The Massachusetts senator conceded to George W. Bush on Nov. 3, 2004, the day after the election when it became clear that the uncounted votes in the swing state of Ohio were insufficient to erase Bush’s narrow lead.

The move infuriated some Democratic activists who felt Kerry should have lived up to his campaign promise that he would make sure every vote was counted. In January 2005, as Bush’s victory was being certified by Congress, Kerry also refused to back a resolution challenging the fairness of the Ohio vote.

Mark Crispin Miller, a New York University professor and author of a new book about the 2004 election entitled Fooled Again, said he discussed the voting issue with Kerry on Oct. 28 when he encountered the senator at a political event.

In a Nov. 4 interview on Amy Goodman’s “Democracy Now,” Miller said he gave Kerry a copy of Fooled Again, prompting Kerry’s comments about the 2004 election results.

“He told me he now thinks the election was stolen,” Miller said. “He said he doesn’t believe that he is the person who can go out front on the issue because of the sour grapes … question. But he said he believes it was stolen. He says he argues about this with his Democratic colleagues on the Hill. He had just had a big fight with Christopher Dodd.”

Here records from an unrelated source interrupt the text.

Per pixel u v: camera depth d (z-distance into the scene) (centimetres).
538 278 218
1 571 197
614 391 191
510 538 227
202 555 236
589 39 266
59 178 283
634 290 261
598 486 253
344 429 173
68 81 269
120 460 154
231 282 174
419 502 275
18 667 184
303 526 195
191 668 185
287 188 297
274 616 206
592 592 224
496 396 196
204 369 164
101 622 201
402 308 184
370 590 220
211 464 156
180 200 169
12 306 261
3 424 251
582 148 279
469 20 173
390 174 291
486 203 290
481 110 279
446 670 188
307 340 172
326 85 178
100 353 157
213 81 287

Miller and Winer said Kerry suspected possible tampering with electronic voting machines, but that he was persuaded by his campaign’s top advisers, including veteran consultant Bob Shrum, that contesting the results only would lead to accusations that Kerry was a sore loser.

‘Disquieting Stuff’

In an interview with me, Winer said the “disquieting stuff” that troubled Kerry included reports that touch-screen systems had malfunctioned in such a way that voters who tried to vote for Kerry saw their votes switched to Bush. Kerry also was upset with reports that Ohio’s Republican election officials shorted Democratic strongholds on voting machines, Winer said.

In some Democratic precincts, there were complaints that voters waited in line for hours or gave up and went home, while in heavily Republican precincts, there were plenty of voting machines and lines were relatively short.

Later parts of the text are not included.